SELECTED TEXT:
[Start of section]
In March 2016, Tesco faced criticism for labelling new food products with the names of farms that proved to be entirely fictional. ‘Boswell Farm’ beefsteaks and ‘Woodside Farm’ sausages joined a long list of other food products whose naming is more of a gesture towards their generalised provenance than an indication of their actual geographical origins. While The Soil Association condemned the use of such ‘brands of convenience’, calling for honesty and authenticity not deceptive veneers, not everyone seemed equally concerned, judging by the comments that followed the online publication of the story in The Guardian (22 March 2016). Among these rather jaundiced observers, one commentator asked whether people really believe that Goodfellas’ pizza is actually made by Italian-American gangsters or whether Mr Kipling really makes all those ‘exceedingly good cakes’. Others made sarcastic suggestions for naming Tesco’s future brands including Animal Farm (after George Orwell’s dystopian novel) and Broadwater Farm (the estate in Tottenham where riots broke out in the 1980s). What do such incidents tell us about contemporary food marketing? Why are supermarkets so keen to use idyllic-sounding names in the branding of their produce? And should consumers be outraged at such apparent deception or blasé about the practice, accepting that all marketing claims are half-truths at best or outright fabrications at worst?
[End of section]
Answer these questions about the text about Tesco, one a line:
(a) Which fictional farm names did Tesco give to its beefsteaks and to its sausages?
(b) Which organization condemned the use of "brands of convenience"?
(c) In which area is the Broadwater Farm estate located?
The rows that come next are taken from a separate source and have no connection to the text about Tesco.

DATA SUPPLIED:
[Start of section]
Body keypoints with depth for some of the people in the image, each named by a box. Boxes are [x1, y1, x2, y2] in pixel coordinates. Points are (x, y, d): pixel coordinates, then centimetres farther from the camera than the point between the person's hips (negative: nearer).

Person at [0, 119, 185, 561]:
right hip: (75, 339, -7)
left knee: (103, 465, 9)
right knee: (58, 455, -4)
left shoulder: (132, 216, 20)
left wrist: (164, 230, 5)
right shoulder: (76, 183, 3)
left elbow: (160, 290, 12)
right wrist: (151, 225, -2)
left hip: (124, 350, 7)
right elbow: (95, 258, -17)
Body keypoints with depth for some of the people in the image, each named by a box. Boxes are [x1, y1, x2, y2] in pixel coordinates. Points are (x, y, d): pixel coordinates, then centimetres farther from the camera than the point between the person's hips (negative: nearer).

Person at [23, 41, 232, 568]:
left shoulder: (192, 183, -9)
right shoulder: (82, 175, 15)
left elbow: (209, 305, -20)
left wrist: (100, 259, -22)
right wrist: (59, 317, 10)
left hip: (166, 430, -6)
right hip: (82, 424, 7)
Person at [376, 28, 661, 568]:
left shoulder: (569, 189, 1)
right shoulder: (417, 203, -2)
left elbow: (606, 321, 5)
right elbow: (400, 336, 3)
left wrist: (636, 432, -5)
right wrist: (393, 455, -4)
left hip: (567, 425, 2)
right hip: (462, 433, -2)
[End of section]
[Start of section]
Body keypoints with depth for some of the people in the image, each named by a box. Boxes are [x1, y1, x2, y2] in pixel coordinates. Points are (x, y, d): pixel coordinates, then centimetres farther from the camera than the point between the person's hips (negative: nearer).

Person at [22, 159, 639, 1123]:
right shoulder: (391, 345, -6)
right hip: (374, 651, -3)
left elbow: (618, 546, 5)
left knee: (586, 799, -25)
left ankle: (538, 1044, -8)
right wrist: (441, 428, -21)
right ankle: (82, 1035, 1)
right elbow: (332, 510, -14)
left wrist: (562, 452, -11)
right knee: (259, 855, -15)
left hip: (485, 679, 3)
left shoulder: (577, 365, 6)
[End of section]
EXPECTED ANSWER:
(a) The beefsteaks carried the name "Boswell Farm" and the sausages "Woodside Farm."
(b) The Soil Association.
(c) Tottenham.